• Problem statement
Reproduce the lines of the rows below unchanged, beginning at the line that contains "id / 3 (scaled), work_id" and stopping after the last line of the rows. Leave the pictures out of your output.

Chart analysis data

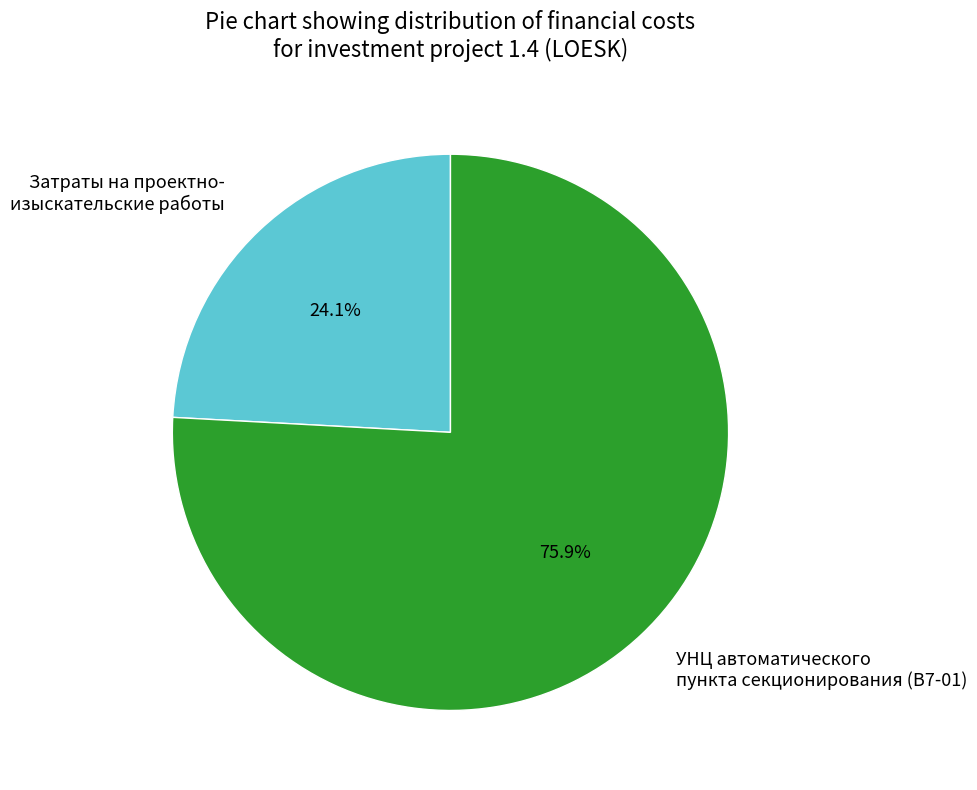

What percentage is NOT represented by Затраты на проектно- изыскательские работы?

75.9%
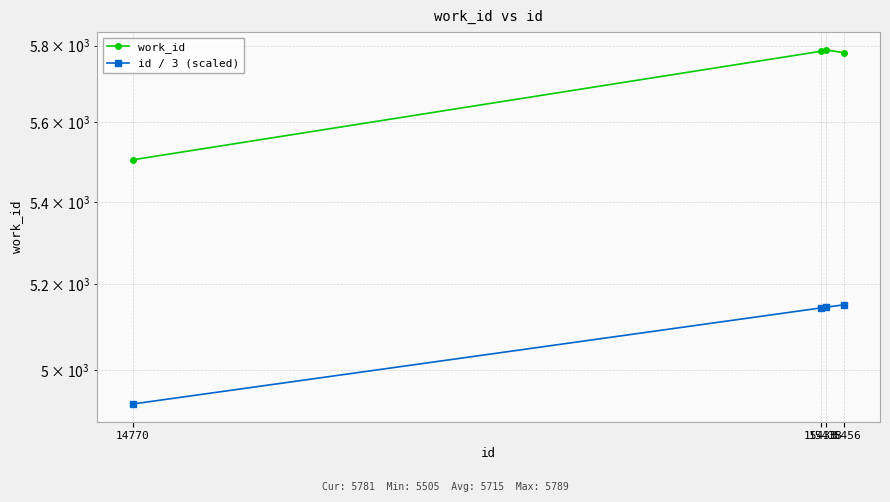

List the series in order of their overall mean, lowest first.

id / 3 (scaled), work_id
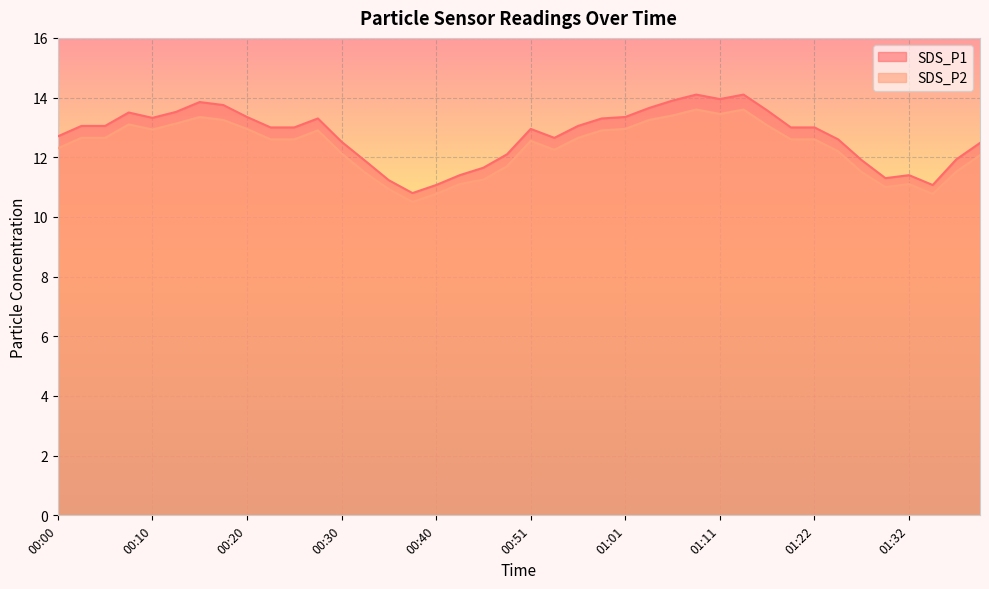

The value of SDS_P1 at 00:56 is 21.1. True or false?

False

• Answer
id / 3 (scaled), work_id

The value of SDS_P1 at 00:56 is 21.1. True or false?

False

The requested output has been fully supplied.